| WHAT YOU NEED TO DO |
Write out the lines below as a numbered list, from the first line through the line with "Observed time: 7 h 15 min 43 s". Leave out any blank lines.

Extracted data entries
+-------+
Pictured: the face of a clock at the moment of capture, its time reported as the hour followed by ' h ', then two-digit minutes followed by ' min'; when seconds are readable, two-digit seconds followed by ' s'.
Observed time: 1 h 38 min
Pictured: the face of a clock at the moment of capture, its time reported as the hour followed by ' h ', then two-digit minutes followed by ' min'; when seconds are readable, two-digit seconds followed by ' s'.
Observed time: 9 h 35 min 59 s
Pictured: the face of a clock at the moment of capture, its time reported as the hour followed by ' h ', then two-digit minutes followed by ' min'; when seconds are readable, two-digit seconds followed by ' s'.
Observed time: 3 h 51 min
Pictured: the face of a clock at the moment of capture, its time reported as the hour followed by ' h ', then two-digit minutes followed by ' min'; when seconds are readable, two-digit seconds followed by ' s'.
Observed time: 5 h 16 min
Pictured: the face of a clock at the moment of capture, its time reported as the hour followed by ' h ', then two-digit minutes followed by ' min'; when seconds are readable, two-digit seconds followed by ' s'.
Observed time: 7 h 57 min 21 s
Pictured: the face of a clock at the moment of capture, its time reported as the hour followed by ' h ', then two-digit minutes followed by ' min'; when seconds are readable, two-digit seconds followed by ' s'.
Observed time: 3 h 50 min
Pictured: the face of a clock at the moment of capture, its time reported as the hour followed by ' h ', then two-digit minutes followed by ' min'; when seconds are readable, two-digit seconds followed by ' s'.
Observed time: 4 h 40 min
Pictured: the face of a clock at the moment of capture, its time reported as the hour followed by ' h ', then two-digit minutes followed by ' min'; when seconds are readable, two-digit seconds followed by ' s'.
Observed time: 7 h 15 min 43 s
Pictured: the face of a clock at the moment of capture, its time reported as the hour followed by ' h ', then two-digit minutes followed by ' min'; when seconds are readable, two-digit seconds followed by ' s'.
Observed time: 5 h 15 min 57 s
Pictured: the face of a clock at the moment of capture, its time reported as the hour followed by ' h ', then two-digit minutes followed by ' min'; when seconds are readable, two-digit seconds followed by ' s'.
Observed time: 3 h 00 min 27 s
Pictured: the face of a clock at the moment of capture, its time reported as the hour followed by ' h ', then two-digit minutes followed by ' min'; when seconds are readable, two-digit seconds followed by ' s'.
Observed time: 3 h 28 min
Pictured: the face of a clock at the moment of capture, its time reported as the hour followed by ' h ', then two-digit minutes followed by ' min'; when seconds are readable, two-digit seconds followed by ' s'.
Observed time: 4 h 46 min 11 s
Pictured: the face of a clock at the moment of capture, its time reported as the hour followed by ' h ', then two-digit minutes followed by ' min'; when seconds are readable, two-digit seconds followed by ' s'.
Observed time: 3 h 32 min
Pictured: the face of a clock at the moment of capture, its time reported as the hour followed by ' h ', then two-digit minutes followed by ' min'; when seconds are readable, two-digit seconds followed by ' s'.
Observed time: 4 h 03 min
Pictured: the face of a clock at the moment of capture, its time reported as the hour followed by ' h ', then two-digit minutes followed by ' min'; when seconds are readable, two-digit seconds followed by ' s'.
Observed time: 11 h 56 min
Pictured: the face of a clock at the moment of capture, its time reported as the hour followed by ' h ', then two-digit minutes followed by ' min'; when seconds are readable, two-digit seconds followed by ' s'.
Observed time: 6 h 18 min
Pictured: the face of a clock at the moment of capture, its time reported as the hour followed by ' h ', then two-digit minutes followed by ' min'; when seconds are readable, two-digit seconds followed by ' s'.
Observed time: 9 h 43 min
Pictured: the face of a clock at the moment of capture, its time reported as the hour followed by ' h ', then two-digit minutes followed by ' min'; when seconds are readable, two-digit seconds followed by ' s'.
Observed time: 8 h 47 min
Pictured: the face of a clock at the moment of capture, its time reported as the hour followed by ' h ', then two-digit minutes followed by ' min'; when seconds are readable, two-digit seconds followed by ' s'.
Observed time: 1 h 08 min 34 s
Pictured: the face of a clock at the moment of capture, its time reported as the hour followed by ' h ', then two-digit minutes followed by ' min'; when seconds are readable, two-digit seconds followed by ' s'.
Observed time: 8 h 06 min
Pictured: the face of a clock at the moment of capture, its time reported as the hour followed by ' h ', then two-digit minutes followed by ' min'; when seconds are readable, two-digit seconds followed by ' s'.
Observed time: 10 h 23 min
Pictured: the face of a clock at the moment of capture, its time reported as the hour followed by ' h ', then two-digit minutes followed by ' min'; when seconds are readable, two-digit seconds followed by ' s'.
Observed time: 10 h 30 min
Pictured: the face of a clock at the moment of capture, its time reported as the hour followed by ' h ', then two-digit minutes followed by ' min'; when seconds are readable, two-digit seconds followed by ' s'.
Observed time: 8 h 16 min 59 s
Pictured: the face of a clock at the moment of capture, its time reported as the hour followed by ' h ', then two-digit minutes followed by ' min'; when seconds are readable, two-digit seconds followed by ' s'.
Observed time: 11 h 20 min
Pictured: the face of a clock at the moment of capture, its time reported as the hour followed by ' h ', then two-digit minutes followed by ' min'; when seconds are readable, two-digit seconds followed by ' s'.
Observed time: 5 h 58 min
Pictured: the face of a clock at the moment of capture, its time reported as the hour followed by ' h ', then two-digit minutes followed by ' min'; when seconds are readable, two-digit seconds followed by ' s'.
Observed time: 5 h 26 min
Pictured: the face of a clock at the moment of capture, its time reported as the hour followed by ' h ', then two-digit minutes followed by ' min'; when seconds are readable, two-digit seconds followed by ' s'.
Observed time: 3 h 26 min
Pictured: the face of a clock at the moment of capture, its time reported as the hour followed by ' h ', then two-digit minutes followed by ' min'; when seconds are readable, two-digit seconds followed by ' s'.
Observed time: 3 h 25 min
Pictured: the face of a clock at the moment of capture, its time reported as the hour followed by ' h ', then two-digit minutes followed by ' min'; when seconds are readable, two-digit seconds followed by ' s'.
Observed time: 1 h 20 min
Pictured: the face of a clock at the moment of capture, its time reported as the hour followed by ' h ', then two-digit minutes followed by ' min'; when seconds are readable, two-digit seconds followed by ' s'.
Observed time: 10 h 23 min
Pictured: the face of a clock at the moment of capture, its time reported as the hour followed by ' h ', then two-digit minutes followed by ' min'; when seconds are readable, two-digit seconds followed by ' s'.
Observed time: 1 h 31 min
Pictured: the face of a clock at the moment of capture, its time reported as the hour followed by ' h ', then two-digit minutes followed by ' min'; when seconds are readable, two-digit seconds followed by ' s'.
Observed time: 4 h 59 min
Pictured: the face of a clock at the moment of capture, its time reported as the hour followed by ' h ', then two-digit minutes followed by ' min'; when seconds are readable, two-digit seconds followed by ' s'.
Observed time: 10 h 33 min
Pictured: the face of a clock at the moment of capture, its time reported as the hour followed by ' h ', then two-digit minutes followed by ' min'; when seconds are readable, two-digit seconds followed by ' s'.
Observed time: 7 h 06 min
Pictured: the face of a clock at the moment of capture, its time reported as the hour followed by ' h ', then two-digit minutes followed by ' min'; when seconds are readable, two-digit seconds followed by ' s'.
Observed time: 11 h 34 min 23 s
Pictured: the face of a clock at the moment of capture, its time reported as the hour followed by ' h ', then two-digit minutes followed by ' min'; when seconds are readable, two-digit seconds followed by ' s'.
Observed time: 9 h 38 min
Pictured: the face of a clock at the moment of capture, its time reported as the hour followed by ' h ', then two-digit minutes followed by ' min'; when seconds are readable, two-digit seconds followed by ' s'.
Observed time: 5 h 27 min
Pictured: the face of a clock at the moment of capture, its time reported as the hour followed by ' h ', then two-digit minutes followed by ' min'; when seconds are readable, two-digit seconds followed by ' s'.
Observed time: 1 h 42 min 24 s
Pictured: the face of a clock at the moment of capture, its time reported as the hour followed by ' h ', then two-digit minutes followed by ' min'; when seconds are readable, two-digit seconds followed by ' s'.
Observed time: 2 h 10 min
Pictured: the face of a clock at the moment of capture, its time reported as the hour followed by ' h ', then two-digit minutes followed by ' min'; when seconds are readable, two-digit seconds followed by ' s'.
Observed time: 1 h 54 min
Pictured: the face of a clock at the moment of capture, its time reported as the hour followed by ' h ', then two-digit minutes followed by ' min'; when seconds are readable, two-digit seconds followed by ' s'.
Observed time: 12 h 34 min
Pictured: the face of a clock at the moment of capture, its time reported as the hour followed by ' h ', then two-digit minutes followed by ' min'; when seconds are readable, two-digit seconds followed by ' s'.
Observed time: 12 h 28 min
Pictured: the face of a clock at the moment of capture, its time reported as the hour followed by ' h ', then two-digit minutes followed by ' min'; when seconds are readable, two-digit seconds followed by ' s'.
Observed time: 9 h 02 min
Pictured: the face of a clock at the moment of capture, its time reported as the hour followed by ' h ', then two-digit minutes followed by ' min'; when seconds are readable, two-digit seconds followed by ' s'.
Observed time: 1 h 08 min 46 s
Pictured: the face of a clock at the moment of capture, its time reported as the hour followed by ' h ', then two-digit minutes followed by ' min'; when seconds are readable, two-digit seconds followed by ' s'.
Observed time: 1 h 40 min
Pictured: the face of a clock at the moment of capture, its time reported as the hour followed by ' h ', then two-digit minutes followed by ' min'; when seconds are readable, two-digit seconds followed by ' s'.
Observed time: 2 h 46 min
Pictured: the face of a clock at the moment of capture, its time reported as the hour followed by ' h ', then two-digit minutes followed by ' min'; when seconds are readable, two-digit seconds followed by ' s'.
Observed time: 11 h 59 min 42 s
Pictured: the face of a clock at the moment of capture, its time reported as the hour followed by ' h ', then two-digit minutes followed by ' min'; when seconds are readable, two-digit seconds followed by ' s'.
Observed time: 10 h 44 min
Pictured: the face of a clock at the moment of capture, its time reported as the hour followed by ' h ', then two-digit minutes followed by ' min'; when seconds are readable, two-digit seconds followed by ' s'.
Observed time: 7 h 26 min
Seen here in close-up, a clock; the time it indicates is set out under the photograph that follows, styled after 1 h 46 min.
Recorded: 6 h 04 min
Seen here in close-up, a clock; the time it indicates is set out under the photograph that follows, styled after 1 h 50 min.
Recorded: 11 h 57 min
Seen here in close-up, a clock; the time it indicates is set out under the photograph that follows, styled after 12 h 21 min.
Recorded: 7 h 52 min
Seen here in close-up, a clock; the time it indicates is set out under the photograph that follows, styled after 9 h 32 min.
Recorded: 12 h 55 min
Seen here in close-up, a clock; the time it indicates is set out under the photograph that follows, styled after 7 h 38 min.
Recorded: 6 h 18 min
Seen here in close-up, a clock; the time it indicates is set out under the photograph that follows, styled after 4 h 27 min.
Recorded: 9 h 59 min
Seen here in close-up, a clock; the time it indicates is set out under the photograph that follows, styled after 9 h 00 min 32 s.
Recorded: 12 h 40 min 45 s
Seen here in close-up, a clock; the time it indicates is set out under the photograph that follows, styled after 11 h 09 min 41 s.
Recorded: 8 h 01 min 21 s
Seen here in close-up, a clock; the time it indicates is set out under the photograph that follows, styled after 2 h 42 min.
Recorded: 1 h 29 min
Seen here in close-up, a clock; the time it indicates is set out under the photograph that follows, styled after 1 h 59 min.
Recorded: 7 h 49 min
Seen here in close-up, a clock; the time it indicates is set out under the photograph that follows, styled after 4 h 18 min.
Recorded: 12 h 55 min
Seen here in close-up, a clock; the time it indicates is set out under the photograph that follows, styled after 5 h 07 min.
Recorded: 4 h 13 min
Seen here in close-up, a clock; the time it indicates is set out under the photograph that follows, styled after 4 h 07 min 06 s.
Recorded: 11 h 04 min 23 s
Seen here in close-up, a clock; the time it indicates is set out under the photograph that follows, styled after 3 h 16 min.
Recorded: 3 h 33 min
+-------+
| ANSWER TO THIS EXERCISE |
1. Pictured: the face of a clock at the moment of capture, its time reported as the hour followed by ' h ', then two-digit minutes followed by ' min'; when seconds are readable, two-digit seconds followed by ' s'.
2. Observed time: 1 h 38 min
3. Pictured: the face of a clock at the moment of capture, its time reported as the hour followed by ' h ', then two-digit minutes followed by ' min'; when seconds are readable, two-digit seconds followed by ' s'.
4. Observed time: 9 h 35 min 59 s
5. Pictured: the face of a clock at the moment of capture, its time reported as the hour followed by ' h ', then two-digit minutes followed by ' min'; when seconds are readable, two-digit seconds followed by ' s'.
6. Observed time: 3 h 51 min
7. Pictured: the face of a clock at the moment of capture, its time reported as the hour followed by ' h ', then two-digit minutes followed by ' min'; when seconds are readable, two-digit seconds followed by ' s'.
8. Observed time: 5 h 16 min
9. Pictured: the face of a clock at the moment of capture, its time reported as the hour followed by ' h ', then two-digit minutes followed by ' min'; when seconds are readable, two-digit seconds followed by ' s'.
10. Observed time: 7 h 57 min 21 s
11. Pictured: the face of a clock at the moment of capture, its time reported as the hour followed by ' h ', then two-digit minutes followed by ' min'; when seconds are readable, two-digit seconds followed by ' s'.
12. Observed time: 3 h 50 min
13. Pictured: the face of a clock at the moment of capture, its time reported as the hour followed by ' h ', then two-digit minutes followed by ' min'; when seconds are readable, two-digit seconds followed by ' s'.
14. Observed time: 4 h 40 min
15. Pictured: the face of a clock at the moment of capture, its time reported as the hour followed by ' h ', then two-digit minutes followed by ' min'; when seconds are readable, two-digit seconds followed by ' s'.
16. Observed time: 7 h 15 min 43 s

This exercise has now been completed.